Certain kinds of foods prescribed to manage the rare metabolic disorder phenylketonuria (PKU) could contribute to skeletal fragility seen in many PKU patients, according to a new study by University of Wisconsin–Madison researchers.
Led by Waisman Center and College of Agricultural and Life Sciences investigator Denise Ney and her graduate student Bridget Stroup, the study represents the first human clinical trial to compare how different PKU-specific diets affect the bone health of people living with the disease. Skeletal fragility affects 40-to-50 percent of adults with PKU and 33 percent of children with the disease.
Individuals with PKU must adhere to a lifelong diet of medical foods that contain protein but are low in the amino acid phenylalanine. Their bodies are unable to metabolize phenylalanine, so it accumulates at high levels in their blood, leading to intellectual disabilities, seizures and other serious health problems.
However, almost all naturally occurring proteins contain phenylalanine, so in order to get enough protein, people with PKU have traditionally eaten medical foods containing synthetic protein substitutes made from amino acids. Still, they often struggle to maintain adequate bone health.
Just over a decade ago, Ney helped develop foods for PKU patients made from a protein called glycomacropeptide (GMP), a natural byproduct found in the whey extracted during cheese production. In one study, Ney showed that mice fed GMP-based diets had larger and stronger bones than mice on amino acid-based diets.
“It was a vital clue that there could be a link between amino acid medical foods and the skeletal fragility seen in many PKU patients,” says Ney.
For the current study, published in the Journal of Nutrition and Metabolism, Ney and her research team assigned eight individuals with PKU to a diet of amino acid-based medical foods. Then, these same patients switched to a GMP-based diet.

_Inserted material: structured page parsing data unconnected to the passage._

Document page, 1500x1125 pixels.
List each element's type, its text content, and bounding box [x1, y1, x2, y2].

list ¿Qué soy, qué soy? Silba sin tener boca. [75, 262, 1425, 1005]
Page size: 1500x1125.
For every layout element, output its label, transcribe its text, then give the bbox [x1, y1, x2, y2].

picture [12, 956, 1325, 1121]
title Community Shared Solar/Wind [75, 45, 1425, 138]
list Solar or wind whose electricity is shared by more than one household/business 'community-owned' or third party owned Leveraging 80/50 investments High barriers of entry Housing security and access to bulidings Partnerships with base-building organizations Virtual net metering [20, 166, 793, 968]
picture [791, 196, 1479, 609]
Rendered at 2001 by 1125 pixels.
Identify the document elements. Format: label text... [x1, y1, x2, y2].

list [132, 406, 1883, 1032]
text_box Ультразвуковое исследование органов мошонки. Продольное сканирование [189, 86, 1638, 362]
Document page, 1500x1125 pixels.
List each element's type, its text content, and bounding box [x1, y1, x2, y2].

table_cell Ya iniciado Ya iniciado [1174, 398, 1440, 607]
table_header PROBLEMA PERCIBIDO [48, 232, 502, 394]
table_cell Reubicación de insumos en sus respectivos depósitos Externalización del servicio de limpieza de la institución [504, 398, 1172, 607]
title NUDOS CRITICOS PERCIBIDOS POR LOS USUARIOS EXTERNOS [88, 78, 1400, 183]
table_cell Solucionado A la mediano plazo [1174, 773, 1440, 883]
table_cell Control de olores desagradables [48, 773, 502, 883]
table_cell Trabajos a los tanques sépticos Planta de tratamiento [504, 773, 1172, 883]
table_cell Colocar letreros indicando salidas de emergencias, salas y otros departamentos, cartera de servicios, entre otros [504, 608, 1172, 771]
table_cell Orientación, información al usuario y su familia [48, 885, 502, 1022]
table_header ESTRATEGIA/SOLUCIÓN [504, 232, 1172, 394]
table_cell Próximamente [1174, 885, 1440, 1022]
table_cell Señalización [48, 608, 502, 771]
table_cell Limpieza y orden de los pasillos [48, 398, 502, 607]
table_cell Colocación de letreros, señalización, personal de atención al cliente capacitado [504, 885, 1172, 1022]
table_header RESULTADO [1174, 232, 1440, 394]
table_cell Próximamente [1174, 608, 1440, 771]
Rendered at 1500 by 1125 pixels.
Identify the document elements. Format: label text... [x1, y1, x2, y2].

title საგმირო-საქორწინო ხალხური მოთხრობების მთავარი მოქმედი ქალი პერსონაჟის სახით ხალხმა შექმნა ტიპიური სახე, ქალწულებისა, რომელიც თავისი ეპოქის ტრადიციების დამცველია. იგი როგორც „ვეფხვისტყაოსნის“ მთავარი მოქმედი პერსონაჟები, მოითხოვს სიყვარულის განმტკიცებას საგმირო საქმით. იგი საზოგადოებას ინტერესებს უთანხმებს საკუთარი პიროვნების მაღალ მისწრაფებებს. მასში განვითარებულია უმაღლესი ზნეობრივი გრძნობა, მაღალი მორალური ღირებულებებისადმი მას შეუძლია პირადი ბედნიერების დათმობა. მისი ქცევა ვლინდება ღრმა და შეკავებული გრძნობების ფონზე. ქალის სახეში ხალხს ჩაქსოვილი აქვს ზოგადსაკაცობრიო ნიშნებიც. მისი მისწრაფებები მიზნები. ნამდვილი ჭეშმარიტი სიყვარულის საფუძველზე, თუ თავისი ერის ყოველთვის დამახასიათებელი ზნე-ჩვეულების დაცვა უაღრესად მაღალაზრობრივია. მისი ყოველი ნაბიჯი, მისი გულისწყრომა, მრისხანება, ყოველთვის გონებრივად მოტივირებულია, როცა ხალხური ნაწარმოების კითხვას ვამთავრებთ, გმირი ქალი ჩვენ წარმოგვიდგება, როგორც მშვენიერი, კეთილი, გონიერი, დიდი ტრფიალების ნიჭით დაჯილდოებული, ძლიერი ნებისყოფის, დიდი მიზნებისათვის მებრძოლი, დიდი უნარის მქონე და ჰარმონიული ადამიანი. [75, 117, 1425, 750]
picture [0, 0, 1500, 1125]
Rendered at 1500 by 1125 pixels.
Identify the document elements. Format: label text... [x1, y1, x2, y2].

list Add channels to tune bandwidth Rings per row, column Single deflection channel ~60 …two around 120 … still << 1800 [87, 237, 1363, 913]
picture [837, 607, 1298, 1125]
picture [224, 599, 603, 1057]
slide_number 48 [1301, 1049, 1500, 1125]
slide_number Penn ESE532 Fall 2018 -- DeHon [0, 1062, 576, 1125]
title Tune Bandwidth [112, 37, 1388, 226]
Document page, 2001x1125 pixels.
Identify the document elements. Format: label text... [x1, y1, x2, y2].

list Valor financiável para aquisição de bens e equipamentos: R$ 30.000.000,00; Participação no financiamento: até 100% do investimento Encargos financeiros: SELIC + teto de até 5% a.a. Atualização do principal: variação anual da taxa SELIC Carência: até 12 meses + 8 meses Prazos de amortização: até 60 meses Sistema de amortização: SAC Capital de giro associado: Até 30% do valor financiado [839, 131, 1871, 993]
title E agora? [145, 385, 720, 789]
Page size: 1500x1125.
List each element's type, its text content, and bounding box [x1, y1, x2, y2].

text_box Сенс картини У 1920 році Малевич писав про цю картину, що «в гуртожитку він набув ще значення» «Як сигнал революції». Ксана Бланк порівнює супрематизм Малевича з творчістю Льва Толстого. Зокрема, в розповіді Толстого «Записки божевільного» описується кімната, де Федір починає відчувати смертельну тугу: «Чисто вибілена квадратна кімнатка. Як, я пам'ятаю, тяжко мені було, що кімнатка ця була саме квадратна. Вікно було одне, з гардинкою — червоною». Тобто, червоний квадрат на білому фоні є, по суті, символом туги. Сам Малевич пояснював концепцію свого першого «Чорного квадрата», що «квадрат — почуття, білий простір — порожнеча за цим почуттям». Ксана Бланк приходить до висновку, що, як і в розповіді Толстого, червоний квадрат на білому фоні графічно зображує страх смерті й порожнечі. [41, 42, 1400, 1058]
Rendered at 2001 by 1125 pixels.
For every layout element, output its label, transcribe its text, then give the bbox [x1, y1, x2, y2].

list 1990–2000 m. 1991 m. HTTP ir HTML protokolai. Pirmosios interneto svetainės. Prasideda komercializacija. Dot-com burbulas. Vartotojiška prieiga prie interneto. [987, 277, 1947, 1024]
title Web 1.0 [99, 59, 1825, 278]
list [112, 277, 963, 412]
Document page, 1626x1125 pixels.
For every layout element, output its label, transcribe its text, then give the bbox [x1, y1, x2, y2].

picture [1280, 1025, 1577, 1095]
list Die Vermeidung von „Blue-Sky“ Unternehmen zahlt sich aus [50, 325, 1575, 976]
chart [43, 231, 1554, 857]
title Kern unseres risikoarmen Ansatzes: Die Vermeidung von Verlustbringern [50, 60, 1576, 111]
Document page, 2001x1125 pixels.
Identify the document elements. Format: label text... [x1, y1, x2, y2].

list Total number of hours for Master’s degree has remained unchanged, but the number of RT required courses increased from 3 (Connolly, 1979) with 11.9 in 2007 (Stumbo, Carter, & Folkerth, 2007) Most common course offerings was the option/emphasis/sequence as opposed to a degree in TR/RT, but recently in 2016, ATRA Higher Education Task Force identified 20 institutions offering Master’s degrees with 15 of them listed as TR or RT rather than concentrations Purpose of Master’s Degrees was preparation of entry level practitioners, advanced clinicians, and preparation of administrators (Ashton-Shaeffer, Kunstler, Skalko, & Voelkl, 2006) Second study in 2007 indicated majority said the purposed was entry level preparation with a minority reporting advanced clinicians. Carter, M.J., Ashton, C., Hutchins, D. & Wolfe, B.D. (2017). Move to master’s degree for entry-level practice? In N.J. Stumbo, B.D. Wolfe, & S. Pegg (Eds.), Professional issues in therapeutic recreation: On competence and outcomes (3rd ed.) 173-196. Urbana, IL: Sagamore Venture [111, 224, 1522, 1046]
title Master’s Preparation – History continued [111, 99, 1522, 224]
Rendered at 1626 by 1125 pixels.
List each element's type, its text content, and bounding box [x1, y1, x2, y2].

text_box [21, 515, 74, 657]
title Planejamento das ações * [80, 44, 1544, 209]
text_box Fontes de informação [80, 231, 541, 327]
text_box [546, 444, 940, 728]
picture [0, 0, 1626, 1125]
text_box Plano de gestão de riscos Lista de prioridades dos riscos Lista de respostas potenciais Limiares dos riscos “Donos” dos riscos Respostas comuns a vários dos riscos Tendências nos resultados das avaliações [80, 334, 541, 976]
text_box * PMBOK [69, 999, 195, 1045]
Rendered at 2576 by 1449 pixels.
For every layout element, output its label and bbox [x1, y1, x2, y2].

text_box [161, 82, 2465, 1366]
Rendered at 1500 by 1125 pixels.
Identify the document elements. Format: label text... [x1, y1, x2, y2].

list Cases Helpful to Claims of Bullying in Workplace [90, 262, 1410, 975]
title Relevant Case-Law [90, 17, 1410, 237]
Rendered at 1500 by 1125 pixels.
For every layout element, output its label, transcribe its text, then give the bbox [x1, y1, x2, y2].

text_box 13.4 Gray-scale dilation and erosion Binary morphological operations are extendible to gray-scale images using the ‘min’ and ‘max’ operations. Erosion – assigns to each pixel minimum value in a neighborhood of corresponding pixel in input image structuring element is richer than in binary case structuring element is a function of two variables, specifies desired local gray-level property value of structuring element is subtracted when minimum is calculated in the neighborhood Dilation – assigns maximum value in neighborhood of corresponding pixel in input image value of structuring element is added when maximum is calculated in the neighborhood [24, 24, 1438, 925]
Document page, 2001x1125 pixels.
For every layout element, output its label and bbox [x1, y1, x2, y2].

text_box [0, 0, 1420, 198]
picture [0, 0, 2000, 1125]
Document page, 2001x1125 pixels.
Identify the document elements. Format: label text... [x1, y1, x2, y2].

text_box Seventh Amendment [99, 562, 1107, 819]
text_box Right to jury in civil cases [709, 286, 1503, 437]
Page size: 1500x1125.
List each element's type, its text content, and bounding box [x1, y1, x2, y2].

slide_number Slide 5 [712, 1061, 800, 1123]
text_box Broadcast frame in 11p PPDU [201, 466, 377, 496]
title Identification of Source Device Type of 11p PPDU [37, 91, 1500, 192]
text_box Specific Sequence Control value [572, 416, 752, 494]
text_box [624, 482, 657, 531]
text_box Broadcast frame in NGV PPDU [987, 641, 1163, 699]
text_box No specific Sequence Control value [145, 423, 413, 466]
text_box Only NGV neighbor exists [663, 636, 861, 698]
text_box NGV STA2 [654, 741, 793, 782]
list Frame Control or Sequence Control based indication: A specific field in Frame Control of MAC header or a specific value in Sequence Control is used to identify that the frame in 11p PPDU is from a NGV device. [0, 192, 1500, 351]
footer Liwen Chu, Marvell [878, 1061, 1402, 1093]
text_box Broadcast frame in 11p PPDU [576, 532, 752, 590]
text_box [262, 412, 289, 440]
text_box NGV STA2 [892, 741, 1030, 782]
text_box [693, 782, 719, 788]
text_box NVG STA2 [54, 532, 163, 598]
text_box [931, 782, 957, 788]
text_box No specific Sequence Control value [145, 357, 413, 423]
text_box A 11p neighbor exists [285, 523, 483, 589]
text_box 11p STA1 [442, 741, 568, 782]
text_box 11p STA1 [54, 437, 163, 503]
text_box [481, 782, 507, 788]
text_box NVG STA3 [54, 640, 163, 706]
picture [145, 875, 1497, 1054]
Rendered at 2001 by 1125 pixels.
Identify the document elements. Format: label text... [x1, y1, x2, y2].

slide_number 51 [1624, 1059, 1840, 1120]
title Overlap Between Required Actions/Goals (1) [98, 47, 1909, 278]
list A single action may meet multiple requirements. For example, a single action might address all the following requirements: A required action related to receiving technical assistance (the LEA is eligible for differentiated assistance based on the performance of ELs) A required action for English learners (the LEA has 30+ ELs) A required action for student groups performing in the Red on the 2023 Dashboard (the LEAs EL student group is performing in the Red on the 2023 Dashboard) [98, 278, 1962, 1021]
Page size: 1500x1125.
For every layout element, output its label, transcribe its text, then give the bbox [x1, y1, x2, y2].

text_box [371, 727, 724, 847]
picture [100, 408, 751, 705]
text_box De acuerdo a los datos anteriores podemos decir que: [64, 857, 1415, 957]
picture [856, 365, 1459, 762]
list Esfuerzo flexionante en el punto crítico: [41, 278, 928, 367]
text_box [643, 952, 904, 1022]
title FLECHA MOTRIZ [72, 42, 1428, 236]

The researchers found that, compared to when on the GMP diet, PKU patients had higher amounts of calcium and magnesium in their urine while on the amino acid-based diet, which indicated that their bones were leaching elements critical for bone health.
“The amino acid medical foods have high acid loads, which can change the overall acid-base balance within the body,” says Stroup. Bones are able to buffer high acid loads in the body, but over time this leads to a breakdown and release of minerals. GMP medical foods, on the other hand, do not have high acid loads.
Although the researchers did not directly measure bone breakdown and density in this study, other studies have found that reducing the acid content of diets leads to lower urine-calcium excretion and increased bone density. The findings, Ney says, could help patients with other kinds of metabolic disorders, like maple syrup urine disease. And though the sample size of the study was relatively small, it is typical of rare diseases. Ney hopes to secure additional funding for further study.
Her work carries on a legacy of PKU research at the Waisman Center and at UW–Madison. Harry Waisman, after whom the center is named, championed mandatory newborn screening for PKU and dedicated his life to developing treatments for the disorder. Waisman was among the first to show that PKU can be managed by strictly adhering to a low-phenylalanine diet.
Today, Ney is working on a larger clinical trial to study the metabolism of calcium and other minerals in PKU patients consuming amino acid or GMP medical foods. “We will be looking at bone health, but also other physiological aspects, such as the gut microbiota,” says Ney.
The current study was supported by funding from the FDA Office of Orphan Products Development, the Department of Health and Human Services, and the National Center for Advancing Translational Sciences. Other authors include Emily Sawin, Sangita Murali, Neil Binkley and Karen Hansen, all at UW–Madison.